* [Records shown]:
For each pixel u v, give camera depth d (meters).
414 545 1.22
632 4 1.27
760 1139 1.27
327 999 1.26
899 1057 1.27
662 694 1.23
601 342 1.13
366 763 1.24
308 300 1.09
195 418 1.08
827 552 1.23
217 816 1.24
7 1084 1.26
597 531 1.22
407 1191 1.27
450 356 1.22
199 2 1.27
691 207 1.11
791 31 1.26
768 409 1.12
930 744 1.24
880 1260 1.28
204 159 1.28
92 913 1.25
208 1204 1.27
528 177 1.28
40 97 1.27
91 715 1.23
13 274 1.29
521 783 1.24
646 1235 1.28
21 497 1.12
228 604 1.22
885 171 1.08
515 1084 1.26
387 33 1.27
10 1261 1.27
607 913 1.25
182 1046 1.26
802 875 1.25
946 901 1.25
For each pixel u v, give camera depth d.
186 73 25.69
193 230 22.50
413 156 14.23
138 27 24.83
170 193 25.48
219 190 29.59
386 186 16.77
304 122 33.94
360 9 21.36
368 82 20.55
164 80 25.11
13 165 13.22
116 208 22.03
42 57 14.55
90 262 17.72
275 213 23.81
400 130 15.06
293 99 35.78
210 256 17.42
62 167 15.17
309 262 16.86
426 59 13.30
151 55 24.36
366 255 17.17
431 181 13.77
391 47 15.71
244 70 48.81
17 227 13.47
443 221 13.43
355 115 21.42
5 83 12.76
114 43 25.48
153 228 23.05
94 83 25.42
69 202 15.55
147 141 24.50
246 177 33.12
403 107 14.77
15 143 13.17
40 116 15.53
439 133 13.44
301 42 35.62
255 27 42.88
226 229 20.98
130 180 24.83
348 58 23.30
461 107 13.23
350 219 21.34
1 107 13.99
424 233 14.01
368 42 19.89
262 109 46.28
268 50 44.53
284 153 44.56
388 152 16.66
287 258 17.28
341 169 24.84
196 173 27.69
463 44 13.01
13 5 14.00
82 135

* [Exercise]:
Beginning with the line that contains "791 31 1.26", retype every remaining line of the listing exactly, ending with the last one.

* [Answer to this exercise]:
791 31 1.26
768 409 1.12
930 744 1.24
880 1260 1.28
204 159 1.28
92 913 1.25
208 1204 1.27
528 177 1.28
40 97 1.27
91 715 1.23
13 274 1.29
521 783 1.24
646 1235 1.28
21 497 1.12
228 604 1.22
885 171 1.08
515 1084 1.26
387 33 1.27
10 1261 1.27
607 913 1.25
182 1046 1.26
802 875 1.25
946 901 1.25
For each pixel u v, give camera depth d.
186 73 25.69
193 230 22.50
413 156 14.23
138 27 24.83
170 193 25.48
219 190 29.59
386 186 16.77
304 122 33.94
360 9 21.36
368 82 20.55
164 80 25.11
13 165 13.22
116 208 22.03
42 57 14.55
90 262 17.72
275 213 23.81
400 130 15.06
293 99 35.78
210 256 17.42
62 167 15.17
309 262 16.86
426 59 13.30
151 55 24.36
366 255 17.17
431 181 13.77
391 47 15.71
244 70 48.81
17 227 13.47
443 221 13.43
355 115 21.42
5 83 12.76
114 43 25.48
153 228 23.05
94 83 25.42
69 202 15.55
147 141 24.50
246 177 33.12
403 107 14.77
15 143 13.17
40 116 15.53
439 133 13.44
301 42 35.62
255 27 42.88
226 229 20.98
130 180 24.83
348 58 23.30
461 107 13.23
350 219 21.34
1 107 13.99
424 233 14.01
368 42 19.89
262 109 46.28
268 50 44.53
284 153 44.56
388 152 16.66
287 258 17.28
341 169 24.84
196 173 27.69
463 44 13.01
13 5 14.00
82 135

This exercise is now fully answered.